I often hear of wives who feel very insecure and jealous after their husband’s affair. This jealousy is not always limited to just the other woman in the affair. To his surprise, the wife may feel jealous of many people, even if she is not jealous or envious by nature. This may be because her perception of herself (and the world around her) has been shaken by the adventure.
You might say, “I am not a jealous person by nature, but since my husband had an affair six months ago, I find that my jealous and unpleasant side comes to the fore. Unfortunately for me, the other woman is everything that I am not. It requires a lot of maintenance and is well groomed. She dresses to the nines and is a friend of botox. I am a very casual person who wears minimal makeup. Exercise is important to me, so I keep in great shape, but not I am someone who will try to look like a runway model if I just go to the supermarket. I have a family and a job so I try to look presentable, but I have other things to worry about. However, since my husband’s adventure, I have now started to pay close attention to my appearance. I realize I have wrinkles and I’m starting to develop a double chin. I tried to dress better but I feel a bit silly and I definitely feel uncomfortable. If I’m in a grocery store you I walk in and see a well-groomed pretty woman, then immediately I feel like her life is better than mine and I wonder if she’s the kind of woman my husband would go for if he cheated on me again. I am also jealous of women who never had children or who do not put their children first. I am embarrassed to admit this, but sometimes I feel that staying home with my children and prioritizing my children has made me less interesting to my husband and less attractive in general. I’m jealous of professional women who can’t do anything but have fun on weekends or have spa days.
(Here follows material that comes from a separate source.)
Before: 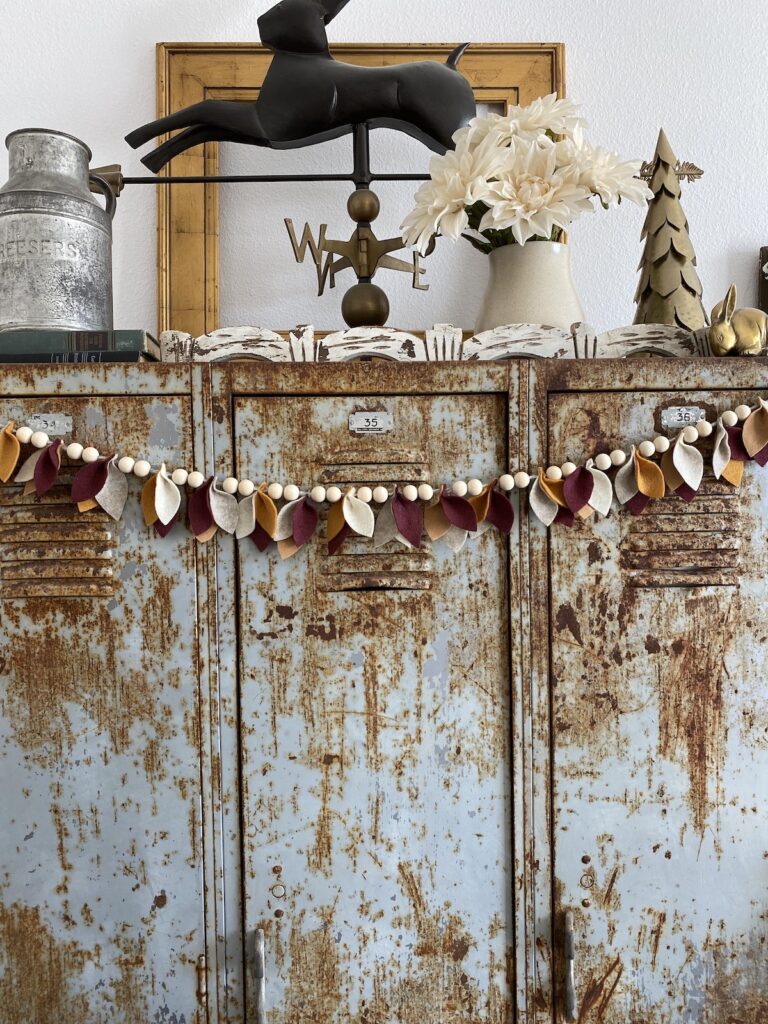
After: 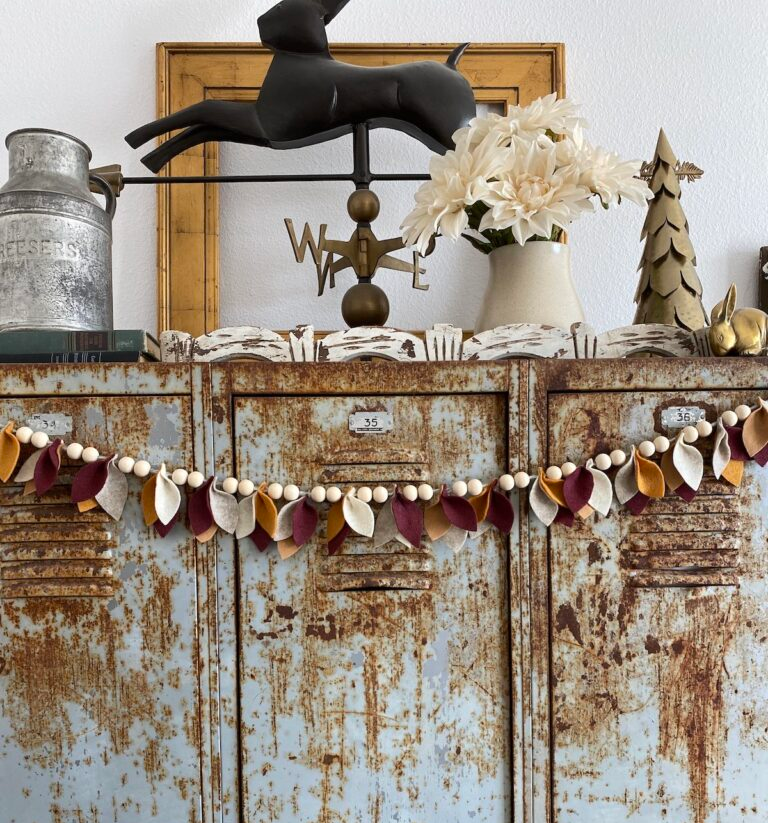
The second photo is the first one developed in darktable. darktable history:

I would never think of doing either of those things. Lately, I’m quite jealous of anyone other than me. Sometimes I feel like an unattractive big loser. “
I can totally identify with what you are saying. I went through the same set of feelings. I will share a few things that finally helped me over time. Immediately after my husband’s adventure, I felt really horrible. I became so critical of myself and had some of the same feelings about the fact that I had focused on motherhood. One day I was talking to a friend of mine who has no children and I confessed how much I envied her. Then he admitted that he envied ME because he could see how much love I had for my children and vice versa. She said she was jealous that throughout my life I would have two other people in the world whom I loved more than life itself. This was going to be true no matter what happened to my marriage or other areas of my life. My friend said that no one could ever take away my motherhood, or my love for (and for) my children. I couldn’t argue with this. Then my friend insisted that I underestimated my appearance. She said sure, she wasn’t always heavily made up, but she had a natural beauty that didn’t require heavy use of cosmetics to enhance it. I appreciated this, but didn’t always believe it.
Then a few weeks later, something very sad happened. For about 20 years, I had this ultra-competitive relationship with a friend from high school, who then went to the same college as me. This woman was so skilled and talented. We often competed for the same internships, jobs, etc. He almost always hit me. She never had children and traveled the world, which was something I really wanted to do, but I knew I would never have a chance considering my obligations. Anyway, we had a kind of love / hate relationship. My admiration for her made me see what I didn’t have. I spent a long time envious and thinking that she had it all, until she got very sick. The point I’m trying to make is that you never know what life will bring you. Those folks at the grocery store who assume they have it all may have a sick parent at home. Or they can go to an empty house and watch television alone. Things are not always as they seem. It can always seem like someone has it better than you. But in the same way, there will always be someone worse than you.
I learned to begin to appreciate what I had. Sure, it had some wrinkles. But otherwise he was healthy. Yes, I had prioritized my kids and there were some sacrifices with that, but isn’t that true of something worthwhile? At the same time, I made some changes that increased my confidence level. I changed my hair, fixed my teeth, and enhanced my wardrobe. I gave myself permission to take better care of myself and spend some time (and living expenses) just for myself. I decided that a happier mother would mean happier children. At the same time, I was very careful to make sure that I wasn’t just chasing an idea of what I thought it should look like. I focused on what I really liked and not what I thought my husband would like. I also took some classes and finally started to dedicate myself to my own work. That way, if my marriage didn’t survive, I could be confident that it would be okay.